Prima Herr Gathmann. War viel zu lesen, aber sehr interessant. Kenne den Bodensee ein wenig, waren früher mit den Kindern dort Urlauben. Nun, die BWler sind direkt und herzlich. Die sagen was sie denken und lassen sich von nichts und niemand bevormunden. Vor allem wirken die Protagonisten glaubwürdig und haben noch das Ohr am Volk. Es müssten noch viel mehr Menschen gegen den drohenden Demokratieverlust auf die Straße gehen. Orban hat sein Ermächtigungsgesetz via Parlament zum 20.06.2020 aufgehoben. Und wir? Täglich Corona Hysterie vom feinsten, immer mehr Menschen werden ausgegrenzt und stigmatisiert. Das wird nicht mehr lange gut gehen. Wenn die Massen an Kurzarbeiter und Arbeitslose erstmal aufwachen, dann hat die Regierung ein Problem. Die Widerstände gegen diese Corona Maßnahmen wachsen täglich, auch wenn uns Umfragen verwirren sollen. Immer mehr Leute sehe ich ohne Maske und ihr Schimpfen ist nicht zu überhören. Merkel kann froh sein, das Gütersloh nicht in BW liegt.

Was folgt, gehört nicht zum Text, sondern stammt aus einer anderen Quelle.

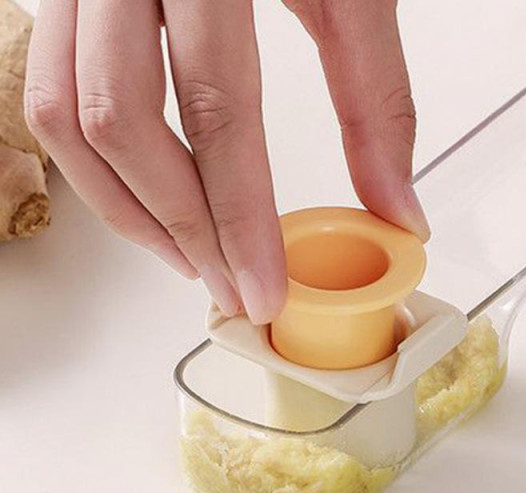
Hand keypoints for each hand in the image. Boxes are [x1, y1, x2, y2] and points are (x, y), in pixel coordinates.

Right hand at [24, 0, 428, 321]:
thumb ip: (377, 100)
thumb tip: (398, 209)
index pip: (217, 107)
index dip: (240, 218)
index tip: (264, 288)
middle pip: (121, 123)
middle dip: (181, 227)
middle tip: (230, 286)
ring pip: (64, 116)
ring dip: (126, 209)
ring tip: (190, 257)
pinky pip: (47, 92)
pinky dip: (96, 167)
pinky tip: (149, 202)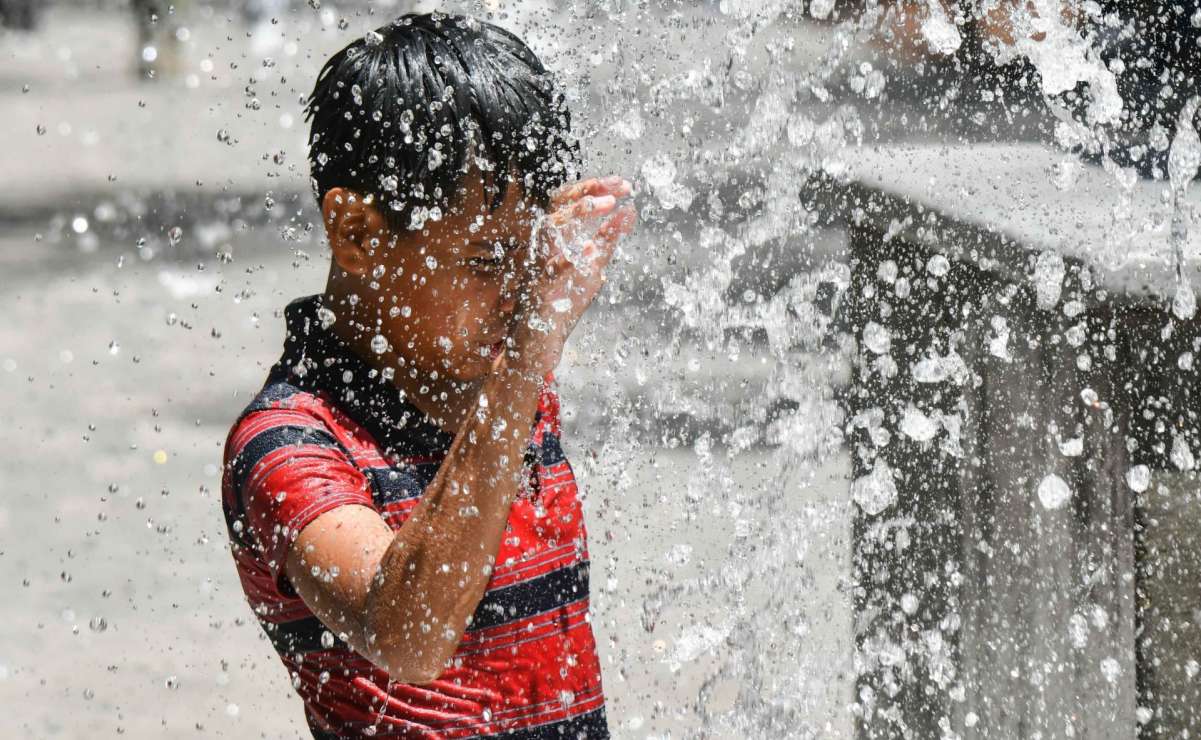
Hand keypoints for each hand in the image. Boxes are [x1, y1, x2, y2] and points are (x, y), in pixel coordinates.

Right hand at [501, 176, 636, 377]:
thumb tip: (629, 211)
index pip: (570, 202)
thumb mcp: (592, 266)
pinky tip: (589, 248)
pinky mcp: (536, 290)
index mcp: (555, 237)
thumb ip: (607, 240)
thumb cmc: (562, 301)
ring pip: (549, 230)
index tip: (623, 183)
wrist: (539, 341)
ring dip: (577, 214)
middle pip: (557, 206)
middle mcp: (542, 245)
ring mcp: (537, 266)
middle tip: (617, 187)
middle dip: (587, 192)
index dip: (595, 188)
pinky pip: (548, 270)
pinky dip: (568, 258)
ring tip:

Da warnt doch tatsächlich ausgerechnet Trump-Berater Fauci vor einer drohenden Katastrophe, weil die USA in die falsche Richtung gingen, und Einschränkungen aufhoben.
https://www.spiegel.de/wissenschaft/medizin/corona-in-den-usa-trump-ber…

Nun gut, ich denke, Trump wird den Störenfried bald "feuern".

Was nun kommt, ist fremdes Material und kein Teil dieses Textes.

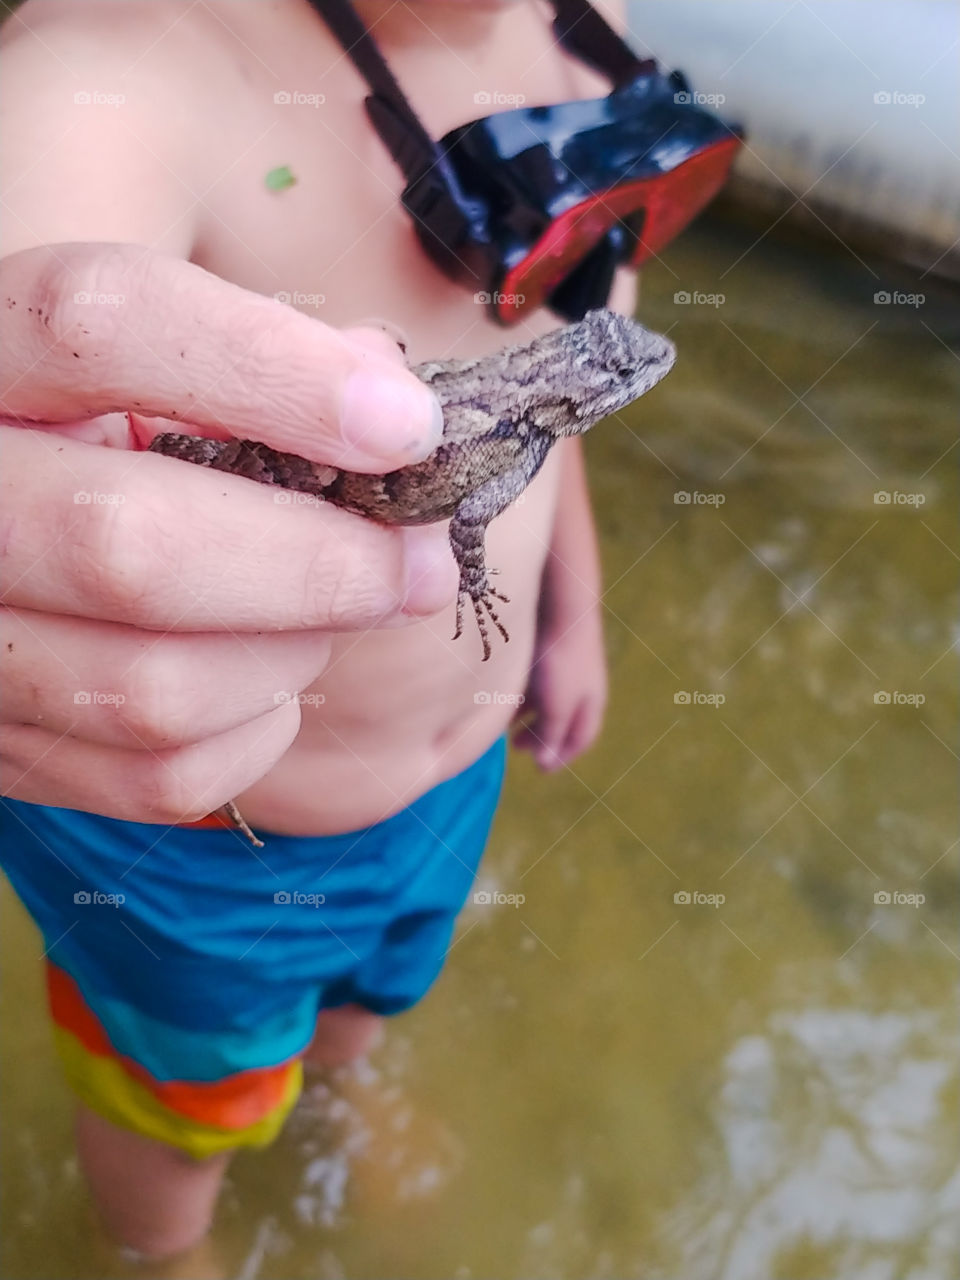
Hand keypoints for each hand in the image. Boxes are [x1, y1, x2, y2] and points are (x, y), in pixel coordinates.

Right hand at [0, 242, 455, 822]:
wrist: (2, 523)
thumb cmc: (99, 433)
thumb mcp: (146, 364)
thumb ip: (259, 363)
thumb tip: (398, 413)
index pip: (100, 327)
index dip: (273, 374)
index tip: (407, 424)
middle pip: (128, 546)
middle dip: (320, 564)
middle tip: (418, 563)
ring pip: (153, 690)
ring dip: (289, 654)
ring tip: (326, 615)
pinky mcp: (2, 750)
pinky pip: (160, 778)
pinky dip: (255, 733)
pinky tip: (263, 679)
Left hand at [513, 609, 606, 771]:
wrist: (561, 608)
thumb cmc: (562, 661)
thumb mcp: (557, 708)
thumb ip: (551, 736)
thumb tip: (545, 764)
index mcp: (591, 704)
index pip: (581, 738)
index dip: (562, 755)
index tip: (542, 769)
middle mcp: (582, 688)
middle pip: (563, 721)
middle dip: (541, 736)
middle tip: (517, 748)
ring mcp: (567, 668)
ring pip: (547, 701)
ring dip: (528, 716)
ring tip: (506, 725)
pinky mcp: (551, 651)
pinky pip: (537, 681)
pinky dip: (522, 693)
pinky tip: (502, 694)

Er könnte ja hier im Forum nach einem neuen Chef-Virologen suchen. Denn hier findet er "ausgemachte" Experten.

Sie haben es tatsächlich erkannt, hier im Forum finden Sie ausgemachte Experten.
Bleibt nur zu hoffen, dass Sie von ihnen lernen. Allerdings ich habe da so meine Zweifel.

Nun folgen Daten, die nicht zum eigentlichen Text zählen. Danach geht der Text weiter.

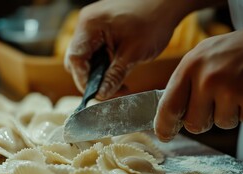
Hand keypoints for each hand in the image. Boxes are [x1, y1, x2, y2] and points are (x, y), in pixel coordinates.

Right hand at [64, 0, 190, 99]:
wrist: (167, 3)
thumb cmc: (153, 22)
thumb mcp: (133, 54)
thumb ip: (114, 76)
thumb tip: (101, 95)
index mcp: (90, 26)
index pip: (75, 60)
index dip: (84, 81)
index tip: (98, 94)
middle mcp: (87, 23)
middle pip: (78, 59)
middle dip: (91, 78)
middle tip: (109, 91)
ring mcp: (94, 24)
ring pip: (87, 56)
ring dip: (100, 72)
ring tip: (118, 82)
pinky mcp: (103, 27)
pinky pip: (97, 49)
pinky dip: (105, 63)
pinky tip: (119, 70)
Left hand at [154, 15, 242, 141]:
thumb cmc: (236, 50)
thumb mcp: (202, 55)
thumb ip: (184, 81)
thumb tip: (169, 113)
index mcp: (190, 66)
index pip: (168, 106)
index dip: (164, 126)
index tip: (164, 135)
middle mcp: (208, 79)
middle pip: (194, 124)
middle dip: (202, 120)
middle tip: (214, 103)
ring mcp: (232, 91)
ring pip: (220, 124)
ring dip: (228, 113)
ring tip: (236, 89)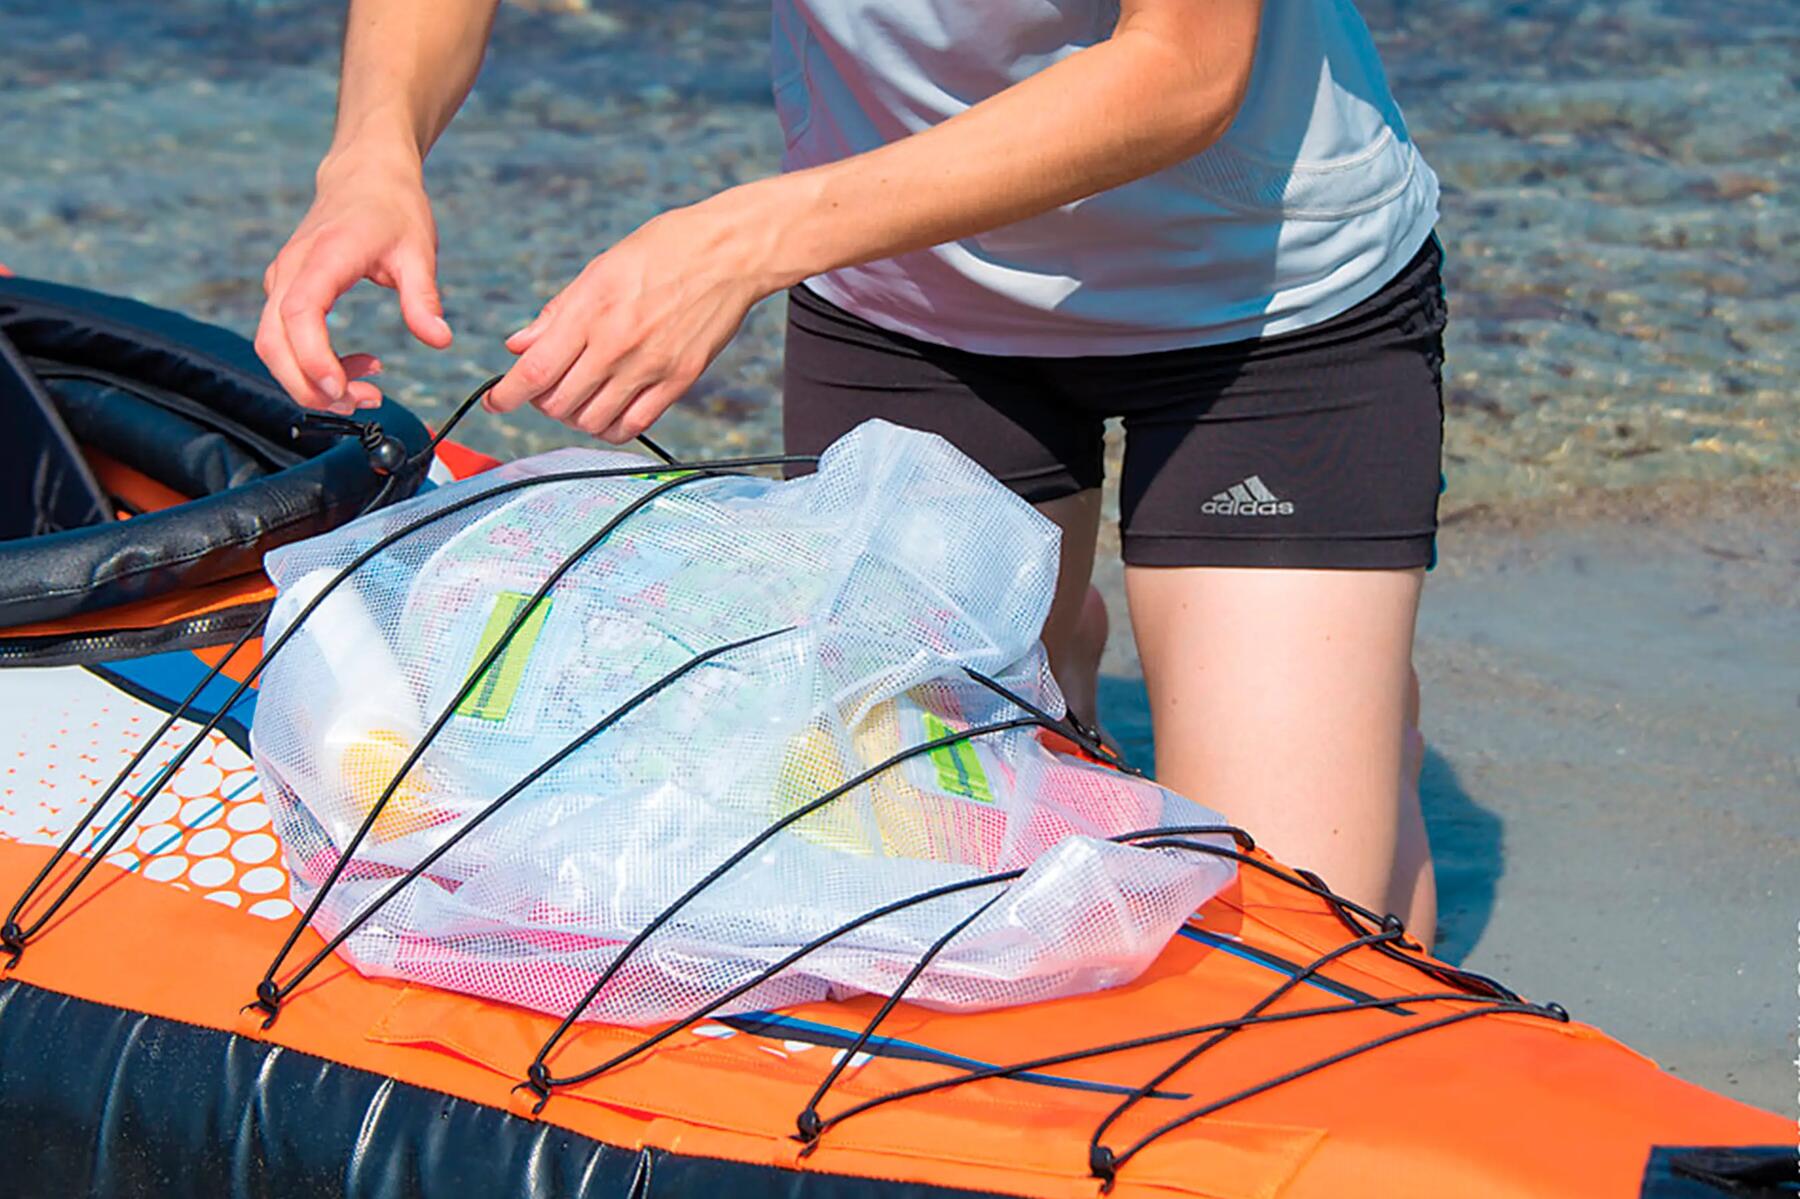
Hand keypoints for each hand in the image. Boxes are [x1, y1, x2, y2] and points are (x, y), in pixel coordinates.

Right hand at [256, 155, 453, 411]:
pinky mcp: (286, 290)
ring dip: (309, 382)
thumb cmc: (392, 208)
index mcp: (323, 257)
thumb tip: (439, 339)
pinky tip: (354, 369)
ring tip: (364, 393)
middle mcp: (290, 270)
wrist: (365, 174)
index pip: (300, 313)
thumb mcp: (418, 250)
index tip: (339, 390)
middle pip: (273, 341)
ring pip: (272, 345)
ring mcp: (282, 280)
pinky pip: (283, 338)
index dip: (313, 357)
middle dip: (309, 386)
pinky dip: (310, 365)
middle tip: (360, 404)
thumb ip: (424, 298)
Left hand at [485, 192, 778, 442]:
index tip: (496, 402)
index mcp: (591, 311)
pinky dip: (610, 428)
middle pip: (558, 403)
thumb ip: (558, 312)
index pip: (534, 370)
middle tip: (545, 389)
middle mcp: (617, 344)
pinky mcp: (678, 381)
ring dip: (575, 417)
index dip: (506, 395)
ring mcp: (650, 367)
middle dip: (541, 402)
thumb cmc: (664, 249)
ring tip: (578, 398)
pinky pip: (633, 426)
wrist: (729, 253)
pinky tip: (607, 412)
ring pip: (591, 421)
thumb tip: (519, 344)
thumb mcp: (601, 268)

Manfred Wolke | Di., 30. Juni 2020 - 21:04

Danke für den wirklich interessanten Bericht aus dem Ländle. Das ist tatsächlich eine Welt und Mentalität, die einem in Westdeutschland nicht so bekannt ist.

Einzig stört mich der etwas penetrante Vergleich mit den hochkriminellen Typen der RAF. Warum man Verbrecher als vermeintliche Ausprägung dieser nicht konformen, freiheitsliebenden Schwaben überhaupt erwähnt, erschließt sich mir nicht.

Inge Meier | Mi., 1. Juli 2020 - 11:03

Ist ja gut, dass Menschen sich für etwas engagieren.
Was mir aber ein bisschen Angst macht ist , dass es bei vielen dieser Protestler anscheinend nicht um Bürgerengagement im Sinne des Citoyens geht, sondern um Propagierung alternativloser Wahrheiten und Etablierung „neuer“ Ordnungen , die auf alles eine Antwort haben und jeden an seinen/ihren Platz stellen wollen.

Tomas Poth | Mi., 1. Juli 2020 - 14:46

Der italienische Süden wird seit Jahrzehnten subventioniert, alimentiert!
Diese Senke der Arbeitskraft, Arbeitsleistung der vielen fleißigen in den anderen Regionen Italiens und Ländern Europas muß vom Tropf genommen werden.
Gebt Ihnen diese Chance, es aus eigenem Willen und in eigener Verantwortung zu schaffen.
Die Angst vor dem Scheitern ist der falsche Berater. Da muß ein Ruck durch Italien gehen oder sie bescheiden sich mit dem was ihnen möglich ist.

Michaela 29 Diederichs | Mi., 1. Juli 2020 - 16:30

Antwort auf von Tomas Poth

Ich bekomme bei diesem Kommentar nicht die Kurve. Wo ist der Zusammenhang mit dem Ländle, das Herr Gathmann uns hier so trefflich schildert?

Tomas Poth | Mi., 1. Juli 2020 - 15:00

Das ist der Kontrapunkt zu Muttis vollbetreuter, die Selbstverantwortung scheuender Mitläufer-Gesellschaft.
Auch hier wieder Linksextreme Gewalt, diesmal gegen Gewerkschafter! Linke gegen Arbeitnehmervertreter! Soweit degeneriert ist man bei der IGM und ihrer Corona, satt und korrumpiert von den Aufsichtsratsposten.